Natürliche Futterquellen schaffen

 

Als Alternative zur bietet sich eine Bepflanzung mit Nahrungsquellen an.

Viele heimische Gehölze oder Stauden eignen sich dafür.

Geeignete Gehölze:

  • Birnbaum

    Gehölze wie die Vogelbeere eignen sich als natürliche Futterquellen für Vögel.

  • Kornelkirsche
  • Schlehe/Schwarzdorn
  • Schwarzer
  • Speierling
  • Vogelbeere
  • Vogelkirsche
  • Weißdorn

 

Geeignete Stauden:

  • Disteln
  • Flockenblume
  • Königskerze
  • Mädesüß
  • Natternkopf
  • Rosen
  • Steinklee
  • Wald-Engelwurz
  • Wegwarte
  • Wilde Karde

 

Tipp: Stauden erst nach dem Winter zurückschneiden, da in den Stängeln viele Insekten überwintern, die den Vögeln als Nahrung dienen.

 

 

Projekt F.R.A.N.Z

 

Seit 2017 gibt es das Projekt F.R.A.N.Z – Für Ressourcen, Agrarwirtschaft & Naturschutz mit Zukunft.

Das Modellprojekt erforscht Methoden, um Vogel- und Naturschutz mit einem profitablen konventionellen Wirtschaften zu kombinieren.

Das Projekt wird von der Umweltstiftung Michael Otto und vom Deutschen Bauernverband koordiniert.

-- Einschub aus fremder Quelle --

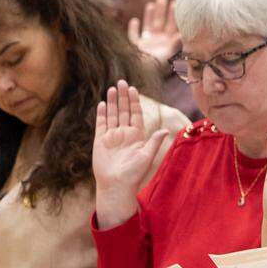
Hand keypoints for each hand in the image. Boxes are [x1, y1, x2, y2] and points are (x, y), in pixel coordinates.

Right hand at [93, 81, 168, 226]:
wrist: (116, 185)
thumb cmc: (134, 173)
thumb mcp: (147, 156)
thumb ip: (154, 142)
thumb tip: (165, 130)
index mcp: (137, 135)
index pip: (136, 114)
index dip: (135, 102)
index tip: (133, 89)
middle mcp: (125, 133)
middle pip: (124, 111)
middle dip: (123, 97)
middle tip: (121, 82)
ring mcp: (112, 136)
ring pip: (112, 115)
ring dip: (112, 102)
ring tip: (112, 88)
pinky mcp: (101, 141)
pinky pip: (101, 124)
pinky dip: (102, 114)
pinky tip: (102, 104)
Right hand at [128, 0, 180, 64]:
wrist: (145, 76)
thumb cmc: (159, 67)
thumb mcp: (170, 53)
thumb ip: (176, 43)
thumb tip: (183, 33)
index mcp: (168, 42)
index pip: (172, 25)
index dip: (173, 15)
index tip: (175, 3)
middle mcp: (158, 41)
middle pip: (160, 22)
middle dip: (161, 11)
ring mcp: (147, 43)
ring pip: (148, 25)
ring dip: (149, 15)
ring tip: (151, 4)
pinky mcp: (136, 46)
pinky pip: (134, 36)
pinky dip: (133, 28)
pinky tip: (134, 20)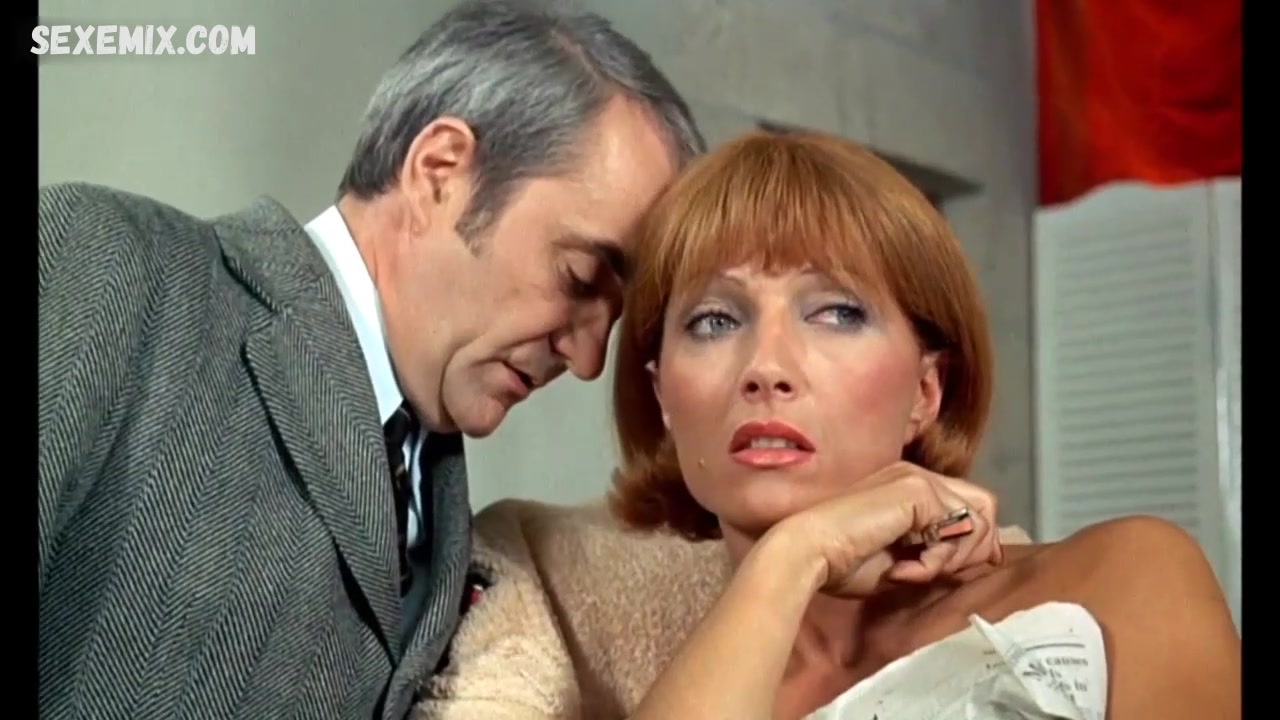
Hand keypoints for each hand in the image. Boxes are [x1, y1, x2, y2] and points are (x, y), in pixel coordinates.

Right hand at [766, 461, 1001, 597]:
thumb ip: (940, 553)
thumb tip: (989, 556)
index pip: (969, 506)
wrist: (810, 552)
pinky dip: (936, 560)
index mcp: (908, 487)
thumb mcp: (904, 560)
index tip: (955, 572)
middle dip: (970, 550)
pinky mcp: (918, 491)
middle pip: (984, 507)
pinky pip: (958, 531)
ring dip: (950, 558)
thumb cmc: (843, 562)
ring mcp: (918, 479)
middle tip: (930, 572)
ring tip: (912, 571)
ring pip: (977, 520)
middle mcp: (916, 475)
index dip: (976, 541)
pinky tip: (904, 568)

Wissenschaftlich begleitet wird es von den Thünen-Instituten für Betriebswirtschaft, Biodiversität und Ländliche Räume sowie der Universität Göttingen und vom Michael-Otto-Institut im Naturschutzbund Deutschland (NABU).

In zehn Demonstrationsbetrieben in ganz Deutschland werden tragfähige Maßnahmen für mehr Biodiversität in der Agrarlandschaft erprobt, bei denen sich alle Landwirte Tipps für ihren Betrieb holen können.

Zu den Maßnahmen gehören:

  •  Das Anlegen von Blühstreifen mit Wildblumen wie Wicken, Malven, Kornblumen und Kamille, um damit Insekten anzulocken und so indirekt auch wieder den Vögeln zu helfen. Außerdem können die Blühstreifen den Vögeln als Nist- und Brutplätze dienen.
  •  Das Anlegen von “Fenstern” auf dem Acker. Zum Beispiel Feldlerchen können hier sicher landen und ungestörte Brutplätze im dichten Getreide auf der ca. 20 m² großen Fläche finden.
  • Das Anlegen von ca. 1 Hektar großen, kreisförmig oder quadratisch gestalteten Feldvogelinseln. Offenlandarten wie der Kiebitz brüten gerne in niedriger Vegetation auf temporär vernässten Böden. Feldvogelinseln dienen dem Kiebitz und anderen Offenlandarten nicht nur als Brutplatz, sondern sind auch ein wichtiges Nahrungs- und Deckungshabitat für dessen Jungvögel.